Modules allow users to extend Flink’s built-in objects, such as defining functions that behave like Flink built-in functions. They are pluggable, and while Flink provides a few pre-built modules, users can write their own.
For example, users can define their own geo functions and plug them into Flink as built-in functions to be used in Flink SQL and Table APIs. Another example is users can load an out-of-shelf Hive module to use Hive built-in functions as Flink built-in functions.
CoreModule
contains all of Flink’s system (built-in) functions and is loaded by default.
The HiveModule
provides Hive built-in functions as Flink’s system functions to SQL and Table API users.
Flink’s Hive documentation provides full details on setting up the module.

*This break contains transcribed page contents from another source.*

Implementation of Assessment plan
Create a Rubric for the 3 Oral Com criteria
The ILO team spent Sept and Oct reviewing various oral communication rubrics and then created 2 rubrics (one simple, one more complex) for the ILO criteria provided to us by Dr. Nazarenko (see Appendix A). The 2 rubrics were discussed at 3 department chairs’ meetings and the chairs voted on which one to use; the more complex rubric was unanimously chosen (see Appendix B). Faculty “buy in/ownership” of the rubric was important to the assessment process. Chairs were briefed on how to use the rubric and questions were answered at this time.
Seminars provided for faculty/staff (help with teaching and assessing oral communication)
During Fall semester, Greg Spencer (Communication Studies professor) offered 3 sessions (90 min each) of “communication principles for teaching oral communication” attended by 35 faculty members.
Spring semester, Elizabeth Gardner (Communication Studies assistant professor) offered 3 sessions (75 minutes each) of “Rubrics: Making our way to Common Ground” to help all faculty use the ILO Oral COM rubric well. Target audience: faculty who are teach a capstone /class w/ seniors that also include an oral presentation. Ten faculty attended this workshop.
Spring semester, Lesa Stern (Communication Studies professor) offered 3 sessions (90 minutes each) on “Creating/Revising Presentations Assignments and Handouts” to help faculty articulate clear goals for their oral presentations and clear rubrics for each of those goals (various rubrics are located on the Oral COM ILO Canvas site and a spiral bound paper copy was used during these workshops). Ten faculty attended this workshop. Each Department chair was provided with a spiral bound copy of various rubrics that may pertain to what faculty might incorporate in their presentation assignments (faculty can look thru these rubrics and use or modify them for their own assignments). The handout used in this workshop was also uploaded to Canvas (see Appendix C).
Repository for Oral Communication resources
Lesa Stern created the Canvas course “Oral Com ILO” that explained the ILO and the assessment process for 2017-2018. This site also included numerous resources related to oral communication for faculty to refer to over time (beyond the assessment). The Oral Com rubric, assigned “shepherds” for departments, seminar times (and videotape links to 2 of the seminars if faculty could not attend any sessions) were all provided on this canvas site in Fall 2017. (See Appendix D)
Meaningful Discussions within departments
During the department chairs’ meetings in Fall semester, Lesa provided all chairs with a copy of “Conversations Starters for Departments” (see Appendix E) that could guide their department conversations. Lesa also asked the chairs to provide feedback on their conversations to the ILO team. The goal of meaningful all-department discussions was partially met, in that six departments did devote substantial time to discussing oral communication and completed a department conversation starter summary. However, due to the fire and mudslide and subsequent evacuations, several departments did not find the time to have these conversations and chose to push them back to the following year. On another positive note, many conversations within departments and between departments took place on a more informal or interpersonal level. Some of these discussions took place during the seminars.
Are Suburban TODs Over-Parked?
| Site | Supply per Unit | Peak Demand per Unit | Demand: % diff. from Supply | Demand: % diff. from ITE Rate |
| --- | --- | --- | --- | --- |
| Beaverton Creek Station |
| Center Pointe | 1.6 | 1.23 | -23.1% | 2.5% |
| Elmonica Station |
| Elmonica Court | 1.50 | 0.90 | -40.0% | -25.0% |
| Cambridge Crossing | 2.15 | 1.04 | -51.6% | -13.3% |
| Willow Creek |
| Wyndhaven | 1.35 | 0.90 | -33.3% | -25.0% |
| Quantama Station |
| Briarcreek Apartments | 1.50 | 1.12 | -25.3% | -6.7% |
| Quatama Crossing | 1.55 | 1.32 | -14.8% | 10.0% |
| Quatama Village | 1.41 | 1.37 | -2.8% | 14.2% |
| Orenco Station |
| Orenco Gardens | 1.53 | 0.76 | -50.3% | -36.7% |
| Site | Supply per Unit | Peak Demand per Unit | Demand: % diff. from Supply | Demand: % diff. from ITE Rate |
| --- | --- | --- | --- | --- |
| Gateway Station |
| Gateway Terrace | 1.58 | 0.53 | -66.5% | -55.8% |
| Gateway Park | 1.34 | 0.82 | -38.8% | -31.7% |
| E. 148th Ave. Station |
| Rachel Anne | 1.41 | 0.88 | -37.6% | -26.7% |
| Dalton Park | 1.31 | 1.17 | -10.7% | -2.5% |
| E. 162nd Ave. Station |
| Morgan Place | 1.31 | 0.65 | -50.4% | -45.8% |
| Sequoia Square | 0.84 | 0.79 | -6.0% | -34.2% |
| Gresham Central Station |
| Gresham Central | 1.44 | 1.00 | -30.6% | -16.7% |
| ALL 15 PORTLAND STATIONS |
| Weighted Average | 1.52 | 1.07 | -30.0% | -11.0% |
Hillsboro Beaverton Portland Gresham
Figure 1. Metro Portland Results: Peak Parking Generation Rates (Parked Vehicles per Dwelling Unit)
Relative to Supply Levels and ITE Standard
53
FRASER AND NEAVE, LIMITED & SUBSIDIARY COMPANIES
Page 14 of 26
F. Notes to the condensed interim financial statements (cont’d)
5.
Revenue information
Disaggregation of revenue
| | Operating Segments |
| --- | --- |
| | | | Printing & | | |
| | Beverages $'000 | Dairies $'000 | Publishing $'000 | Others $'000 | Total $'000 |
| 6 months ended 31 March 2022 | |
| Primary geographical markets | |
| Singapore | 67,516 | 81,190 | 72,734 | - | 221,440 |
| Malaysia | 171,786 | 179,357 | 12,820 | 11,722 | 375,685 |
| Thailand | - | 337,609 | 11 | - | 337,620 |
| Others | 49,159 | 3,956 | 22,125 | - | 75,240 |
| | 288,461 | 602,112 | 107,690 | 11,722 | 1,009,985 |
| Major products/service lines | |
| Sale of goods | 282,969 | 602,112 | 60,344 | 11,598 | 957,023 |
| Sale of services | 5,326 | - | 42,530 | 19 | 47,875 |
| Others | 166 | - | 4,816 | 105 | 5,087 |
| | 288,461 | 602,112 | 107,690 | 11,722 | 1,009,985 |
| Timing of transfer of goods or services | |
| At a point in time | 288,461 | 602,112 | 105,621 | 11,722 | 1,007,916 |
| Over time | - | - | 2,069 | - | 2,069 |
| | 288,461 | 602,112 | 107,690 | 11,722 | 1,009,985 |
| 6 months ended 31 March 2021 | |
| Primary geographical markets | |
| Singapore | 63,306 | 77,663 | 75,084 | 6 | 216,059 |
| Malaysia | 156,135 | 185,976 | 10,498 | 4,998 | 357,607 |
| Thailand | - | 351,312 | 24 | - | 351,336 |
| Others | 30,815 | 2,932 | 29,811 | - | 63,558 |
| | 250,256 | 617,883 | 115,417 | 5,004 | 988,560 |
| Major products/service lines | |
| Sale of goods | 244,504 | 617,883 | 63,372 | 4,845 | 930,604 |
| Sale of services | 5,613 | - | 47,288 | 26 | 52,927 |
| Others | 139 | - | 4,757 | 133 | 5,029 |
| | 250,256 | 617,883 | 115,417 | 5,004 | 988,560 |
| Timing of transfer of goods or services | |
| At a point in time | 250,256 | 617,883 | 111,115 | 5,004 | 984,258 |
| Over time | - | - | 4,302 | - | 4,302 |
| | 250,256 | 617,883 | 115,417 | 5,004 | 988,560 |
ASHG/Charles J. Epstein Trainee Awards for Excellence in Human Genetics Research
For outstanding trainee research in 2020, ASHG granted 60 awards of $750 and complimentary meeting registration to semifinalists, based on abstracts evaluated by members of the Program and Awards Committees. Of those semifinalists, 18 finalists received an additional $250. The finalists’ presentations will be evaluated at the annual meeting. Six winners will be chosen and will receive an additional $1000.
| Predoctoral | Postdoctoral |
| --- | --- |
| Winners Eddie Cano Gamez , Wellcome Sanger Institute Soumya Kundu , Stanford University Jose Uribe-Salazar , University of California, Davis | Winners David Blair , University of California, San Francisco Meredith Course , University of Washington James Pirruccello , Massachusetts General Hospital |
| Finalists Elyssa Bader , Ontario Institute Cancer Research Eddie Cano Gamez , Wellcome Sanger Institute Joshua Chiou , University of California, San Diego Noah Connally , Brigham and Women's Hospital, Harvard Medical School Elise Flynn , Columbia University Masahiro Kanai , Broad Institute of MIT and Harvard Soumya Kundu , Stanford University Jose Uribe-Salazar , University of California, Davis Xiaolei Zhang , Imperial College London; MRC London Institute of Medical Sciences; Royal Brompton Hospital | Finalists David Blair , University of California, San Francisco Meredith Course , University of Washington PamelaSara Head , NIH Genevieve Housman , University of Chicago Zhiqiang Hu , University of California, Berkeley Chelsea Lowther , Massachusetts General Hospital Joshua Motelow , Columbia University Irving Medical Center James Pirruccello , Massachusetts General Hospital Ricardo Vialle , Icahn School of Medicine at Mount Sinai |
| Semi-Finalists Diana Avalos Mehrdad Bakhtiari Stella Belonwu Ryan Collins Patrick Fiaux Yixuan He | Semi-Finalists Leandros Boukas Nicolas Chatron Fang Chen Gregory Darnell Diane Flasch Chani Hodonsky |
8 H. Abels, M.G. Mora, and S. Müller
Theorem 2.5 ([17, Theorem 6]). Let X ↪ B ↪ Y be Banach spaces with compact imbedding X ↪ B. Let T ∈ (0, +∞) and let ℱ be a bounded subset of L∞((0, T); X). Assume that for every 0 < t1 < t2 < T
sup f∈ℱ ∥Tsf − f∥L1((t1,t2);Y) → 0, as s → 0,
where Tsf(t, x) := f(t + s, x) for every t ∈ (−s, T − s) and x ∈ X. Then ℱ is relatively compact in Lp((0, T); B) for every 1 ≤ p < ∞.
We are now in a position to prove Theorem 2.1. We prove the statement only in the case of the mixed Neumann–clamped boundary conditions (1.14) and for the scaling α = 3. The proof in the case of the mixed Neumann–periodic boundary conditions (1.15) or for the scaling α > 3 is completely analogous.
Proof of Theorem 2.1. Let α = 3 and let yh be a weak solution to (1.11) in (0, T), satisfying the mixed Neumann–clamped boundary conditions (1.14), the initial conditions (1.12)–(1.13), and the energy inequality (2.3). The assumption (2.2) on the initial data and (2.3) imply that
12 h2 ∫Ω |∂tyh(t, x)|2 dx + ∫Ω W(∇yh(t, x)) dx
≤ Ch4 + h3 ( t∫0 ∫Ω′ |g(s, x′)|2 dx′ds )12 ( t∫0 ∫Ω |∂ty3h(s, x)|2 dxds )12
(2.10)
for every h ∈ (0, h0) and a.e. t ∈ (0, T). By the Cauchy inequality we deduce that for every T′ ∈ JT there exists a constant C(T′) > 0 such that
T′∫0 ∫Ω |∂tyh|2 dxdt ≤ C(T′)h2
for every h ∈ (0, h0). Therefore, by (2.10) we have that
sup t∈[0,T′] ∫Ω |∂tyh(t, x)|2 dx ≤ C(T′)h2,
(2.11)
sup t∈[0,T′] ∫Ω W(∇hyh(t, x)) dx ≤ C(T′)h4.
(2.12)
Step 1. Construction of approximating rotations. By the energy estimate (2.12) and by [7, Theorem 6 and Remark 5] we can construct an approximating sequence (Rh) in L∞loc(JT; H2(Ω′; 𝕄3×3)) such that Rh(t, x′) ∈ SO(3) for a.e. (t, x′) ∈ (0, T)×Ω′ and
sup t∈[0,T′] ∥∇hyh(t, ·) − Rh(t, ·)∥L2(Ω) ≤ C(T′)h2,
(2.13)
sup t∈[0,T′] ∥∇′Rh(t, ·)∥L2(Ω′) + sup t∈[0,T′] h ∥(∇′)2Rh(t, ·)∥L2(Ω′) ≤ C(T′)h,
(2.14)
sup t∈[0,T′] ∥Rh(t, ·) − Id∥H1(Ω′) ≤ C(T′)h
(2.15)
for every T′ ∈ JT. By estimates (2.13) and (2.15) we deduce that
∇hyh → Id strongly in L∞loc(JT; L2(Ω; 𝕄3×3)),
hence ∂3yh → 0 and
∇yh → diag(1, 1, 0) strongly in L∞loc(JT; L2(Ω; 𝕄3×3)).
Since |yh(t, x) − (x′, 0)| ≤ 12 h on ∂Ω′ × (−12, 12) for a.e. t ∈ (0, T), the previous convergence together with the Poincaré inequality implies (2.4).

Users can develop custom modules by implementing the Module
interface.
To use custom modules in SQL CLI, users should develop both a module and its corresponding module factory by implementing
the ModuleFactory
interface.
A module factory defines a set of properties for configuring the module when the SQL CLI bootstraps.
Properties are passed to a discovery service where the service tries to match the properties to
a ModuleFactory
and instantiate a corresponding module instance.
Objects provided by modules are considered part of Flink’s system (built-in) objects; thus, they don’t have any namespaces.
When there are two objects of the same name residing in two modules, Flink always resolves the object reference to the one in the 1st loaded module.
Users can load and unload modules in an existing Flink session.
All modules defined using YAML must provide a type
property that specifies the type.
The following types are supported out of the box.
Catalog | Type Value |
---|---|
CoreModule | core |
HiveModule | hive |